Sound and Vision


XR experience cannot exist without sound.  Sound is often undervalued in many types of media but in XR environments its role is particularly crucial for designing a truly immersive experience.


Some time ago, when I read this paper, I was fascinated by the extent to which vision and hearing complement each other.


We hear in all directions but we can only see in front of us.


Our ability to detect the exact position of an object visually is much better than our ability to detect the exact position of a sound… However, in time, we are much more sensitive to small changes with our hearing than with our vision — we can hear the difference between two clicks 10s of microseconds apart, while the fastest flickers we can see are around 200 milliseconds apart.

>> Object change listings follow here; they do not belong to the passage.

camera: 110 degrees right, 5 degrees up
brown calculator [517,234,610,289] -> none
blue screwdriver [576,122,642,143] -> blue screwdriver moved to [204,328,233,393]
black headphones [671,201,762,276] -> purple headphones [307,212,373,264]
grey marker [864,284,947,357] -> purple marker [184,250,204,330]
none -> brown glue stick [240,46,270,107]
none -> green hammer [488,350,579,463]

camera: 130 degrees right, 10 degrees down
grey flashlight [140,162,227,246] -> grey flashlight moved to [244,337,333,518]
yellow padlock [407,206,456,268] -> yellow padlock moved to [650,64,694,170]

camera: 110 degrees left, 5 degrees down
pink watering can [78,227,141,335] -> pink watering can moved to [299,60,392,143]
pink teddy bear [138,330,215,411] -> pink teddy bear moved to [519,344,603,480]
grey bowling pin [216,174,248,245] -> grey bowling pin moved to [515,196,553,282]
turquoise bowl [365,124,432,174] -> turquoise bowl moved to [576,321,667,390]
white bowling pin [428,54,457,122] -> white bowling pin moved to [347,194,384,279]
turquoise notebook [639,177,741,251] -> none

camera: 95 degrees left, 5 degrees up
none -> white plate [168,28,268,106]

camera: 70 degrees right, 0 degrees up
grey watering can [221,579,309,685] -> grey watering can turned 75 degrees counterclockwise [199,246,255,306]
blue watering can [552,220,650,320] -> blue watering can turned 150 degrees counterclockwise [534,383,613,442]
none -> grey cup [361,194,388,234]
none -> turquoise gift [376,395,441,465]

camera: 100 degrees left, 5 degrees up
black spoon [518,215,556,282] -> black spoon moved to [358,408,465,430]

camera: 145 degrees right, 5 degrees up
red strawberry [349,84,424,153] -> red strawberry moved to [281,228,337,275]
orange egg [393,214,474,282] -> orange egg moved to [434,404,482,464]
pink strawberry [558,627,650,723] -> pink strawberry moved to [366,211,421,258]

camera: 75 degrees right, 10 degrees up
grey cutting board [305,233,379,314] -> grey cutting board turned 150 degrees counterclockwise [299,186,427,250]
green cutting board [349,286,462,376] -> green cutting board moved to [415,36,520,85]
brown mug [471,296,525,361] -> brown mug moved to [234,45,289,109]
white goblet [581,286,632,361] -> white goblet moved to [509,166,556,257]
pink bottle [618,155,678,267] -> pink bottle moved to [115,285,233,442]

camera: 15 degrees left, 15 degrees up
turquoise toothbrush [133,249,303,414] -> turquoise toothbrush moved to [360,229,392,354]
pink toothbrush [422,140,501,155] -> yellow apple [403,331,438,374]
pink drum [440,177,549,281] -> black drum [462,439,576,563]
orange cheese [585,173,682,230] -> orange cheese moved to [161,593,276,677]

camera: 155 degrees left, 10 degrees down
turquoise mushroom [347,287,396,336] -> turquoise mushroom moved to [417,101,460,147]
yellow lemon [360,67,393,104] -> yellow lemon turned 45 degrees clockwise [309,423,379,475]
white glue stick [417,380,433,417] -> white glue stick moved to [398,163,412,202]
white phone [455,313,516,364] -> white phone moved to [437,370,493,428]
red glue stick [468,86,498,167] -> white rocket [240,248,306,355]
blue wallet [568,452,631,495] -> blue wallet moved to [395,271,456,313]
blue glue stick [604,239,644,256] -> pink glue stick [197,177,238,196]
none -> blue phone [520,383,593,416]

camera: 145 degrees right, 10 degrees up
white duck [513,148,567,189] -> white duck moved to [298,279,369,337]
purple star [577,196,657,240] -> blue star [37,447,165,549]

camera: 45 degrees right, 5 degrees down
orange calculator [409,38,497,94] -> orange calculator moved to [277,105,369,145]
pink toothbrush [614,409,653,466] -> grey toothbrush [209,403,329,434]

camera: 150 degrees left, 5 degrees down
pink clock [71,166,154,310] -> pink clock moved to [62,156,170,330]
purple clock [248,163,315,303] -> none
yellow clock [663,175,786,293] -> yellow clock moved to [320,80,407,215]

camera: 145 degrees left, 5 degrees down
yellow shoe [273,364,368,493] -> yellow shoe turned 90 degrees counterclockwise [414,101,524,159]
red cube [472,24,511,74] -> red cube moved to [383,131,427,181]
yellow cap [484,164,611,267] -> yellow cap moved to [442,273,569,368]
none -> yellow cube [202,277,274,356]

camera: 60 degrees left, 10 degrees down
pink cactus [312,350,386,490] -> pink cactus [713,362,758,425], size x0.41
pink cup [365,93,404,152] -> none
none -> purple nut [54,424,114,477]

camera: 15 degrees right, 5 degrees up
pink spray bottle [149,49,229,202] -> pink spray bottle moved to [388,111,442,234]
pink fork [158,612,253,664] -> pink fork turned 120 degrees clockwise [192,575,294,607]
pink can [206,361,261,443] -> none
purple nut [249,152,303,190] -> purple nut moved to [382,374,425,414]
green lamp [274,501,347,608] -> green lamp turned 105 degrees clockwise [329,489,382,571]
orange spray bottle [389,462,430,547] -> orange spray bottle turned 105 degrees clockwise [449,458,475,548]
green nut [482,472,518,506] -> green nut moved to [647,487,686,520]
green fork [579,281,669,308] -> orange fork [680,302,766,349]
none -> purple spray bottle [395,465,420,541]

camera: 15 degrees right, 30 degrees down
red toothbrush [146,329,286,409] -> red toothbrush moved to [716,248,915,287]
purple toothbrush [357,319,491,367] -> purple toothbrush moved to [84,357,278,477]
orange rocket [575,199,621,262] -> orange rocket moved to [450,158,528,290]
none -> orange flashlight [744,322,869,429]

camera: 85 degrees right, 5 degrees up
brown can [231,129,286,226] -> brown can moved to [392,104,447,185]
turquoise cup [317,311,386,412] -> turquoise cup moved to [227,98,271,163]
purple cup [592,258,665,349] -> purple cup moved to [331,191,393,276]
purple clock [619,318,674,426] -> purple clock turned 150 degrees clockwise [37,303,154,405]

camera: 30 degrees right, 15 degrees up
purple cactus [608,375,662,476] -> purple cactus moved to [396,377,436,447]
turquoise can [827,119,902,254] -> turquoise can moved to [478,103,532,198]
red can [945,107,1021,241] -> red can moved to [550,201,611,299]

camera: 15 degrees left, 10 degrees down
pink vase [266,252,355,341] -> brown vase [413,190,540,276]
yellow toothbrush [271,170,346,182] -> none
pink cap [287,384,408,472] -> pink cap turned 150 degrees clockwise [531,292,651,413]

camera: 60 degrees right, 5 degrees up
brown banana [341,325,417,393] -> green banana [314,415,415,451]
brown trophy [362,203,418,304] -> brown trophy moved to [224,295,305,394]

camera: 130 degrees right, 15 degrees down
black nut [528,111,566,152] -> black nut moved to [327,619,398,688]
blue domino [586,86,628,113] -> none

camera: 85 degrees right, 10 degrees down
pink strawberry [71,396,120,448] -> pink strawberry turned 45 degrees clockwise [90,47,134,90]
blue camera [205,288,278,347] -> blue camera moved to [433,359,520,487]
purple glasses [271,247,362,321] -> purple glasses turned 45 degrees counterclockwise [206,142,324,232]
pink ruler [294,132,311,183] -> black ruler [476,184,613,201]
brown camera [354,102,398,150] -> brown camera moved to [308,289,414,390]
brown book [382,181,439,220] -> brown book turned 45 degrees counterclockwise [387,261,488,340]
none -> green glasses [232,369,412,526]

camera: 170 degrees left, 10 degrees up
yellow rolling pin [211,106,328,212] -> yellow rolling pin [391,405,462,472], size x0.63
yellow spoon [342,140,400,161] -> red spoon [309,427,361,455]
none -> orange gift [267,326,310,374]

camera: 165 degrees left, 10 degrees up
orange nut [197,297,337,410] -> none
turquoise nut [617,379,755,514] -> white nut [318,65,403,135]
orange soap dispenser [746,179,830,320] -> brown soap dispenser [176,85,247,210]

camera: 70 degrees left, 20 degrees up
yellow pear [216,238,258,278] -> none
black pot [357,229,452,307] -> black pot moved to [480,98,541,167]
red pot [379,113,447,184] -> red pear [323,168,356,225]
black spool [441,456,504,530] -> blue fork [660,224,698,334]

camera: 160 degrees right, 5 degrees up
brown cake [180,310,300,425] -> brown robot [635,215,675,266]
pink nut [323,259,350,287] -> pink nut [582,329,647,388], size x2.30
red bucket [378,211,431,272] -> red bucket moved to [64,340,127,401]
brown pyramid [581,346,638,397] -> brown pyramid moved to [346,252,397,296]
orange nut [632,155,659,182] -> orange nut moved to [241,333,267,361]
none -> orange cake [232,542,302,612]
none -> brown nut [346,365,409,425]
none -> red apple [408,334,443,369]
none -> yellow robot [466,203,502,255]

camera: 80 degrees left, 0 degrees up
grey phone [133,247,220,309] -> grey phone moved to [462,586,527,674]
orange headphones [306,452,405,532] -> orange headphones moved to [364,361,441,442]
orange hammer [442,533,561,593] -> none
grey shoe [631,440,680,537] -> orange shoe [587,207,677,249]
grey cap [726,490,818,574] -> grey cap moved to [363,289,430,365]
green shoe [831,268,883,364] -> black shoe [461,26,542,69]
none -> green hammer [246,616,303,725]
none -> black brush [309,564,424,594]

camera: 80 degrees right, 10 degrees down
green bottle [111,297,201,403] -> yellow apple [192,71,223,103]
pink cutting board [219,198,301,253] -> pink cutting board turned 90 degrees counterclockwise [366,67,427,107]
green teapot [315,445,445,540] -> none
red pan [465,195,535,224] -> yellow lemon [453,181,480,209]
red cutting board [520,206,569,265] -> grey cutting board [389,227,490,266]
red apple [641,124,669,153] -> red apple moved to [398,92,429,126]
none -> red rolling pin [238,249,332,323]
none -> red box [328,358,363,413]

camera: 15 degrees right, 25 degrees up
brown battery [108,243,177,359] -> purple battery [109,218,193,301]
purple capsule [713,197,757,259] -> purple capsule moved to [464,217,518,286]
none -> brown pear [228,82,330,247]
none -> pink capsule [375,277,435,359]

Nevertheless, the most important difference between these senses is that we can close our eyes but we cannot close our ears.  For this reason, I would argue that sound is much more than 50% of XR. Sounds surround us literally every second of our life (even when we sleep). This explains why it is so difficult to create a compelling VR experience without audio. When we see an object that doesn’t match the sound that it makes, our brain automatically knows the object is fake.


Of course playing just any sound is not enough — our auditory system is not easily convinced. Sound in VR needs to be rendered according to natural acoustics, and its parameters need to be adjusted to reflect the characteristics of virtual visual layer. This is why 3D audio, plays such an important role in creating convincing sound fields in VR.


In the Future Reality Lab, we are working on emerging technologies, and try to answer questions which relate to the future of sound. How do we create a realistic experience which will immerse people in virtual or augmented worlds, and at the same time allow them to interact with each other sonically? How do we think about sound design in a 3D space where listener can freely move around? Finally, what are the new sonic worlds waiting to be explored, enabled by XR technologies?

More on these, and other sound questions in future posts.


2 thoughts on “Sound and Vision”

  1. Collin Poseley

    I’m not seeing a definition of XR in your article. I am familiar with VR, AR, and MR (mixed reality). But XR?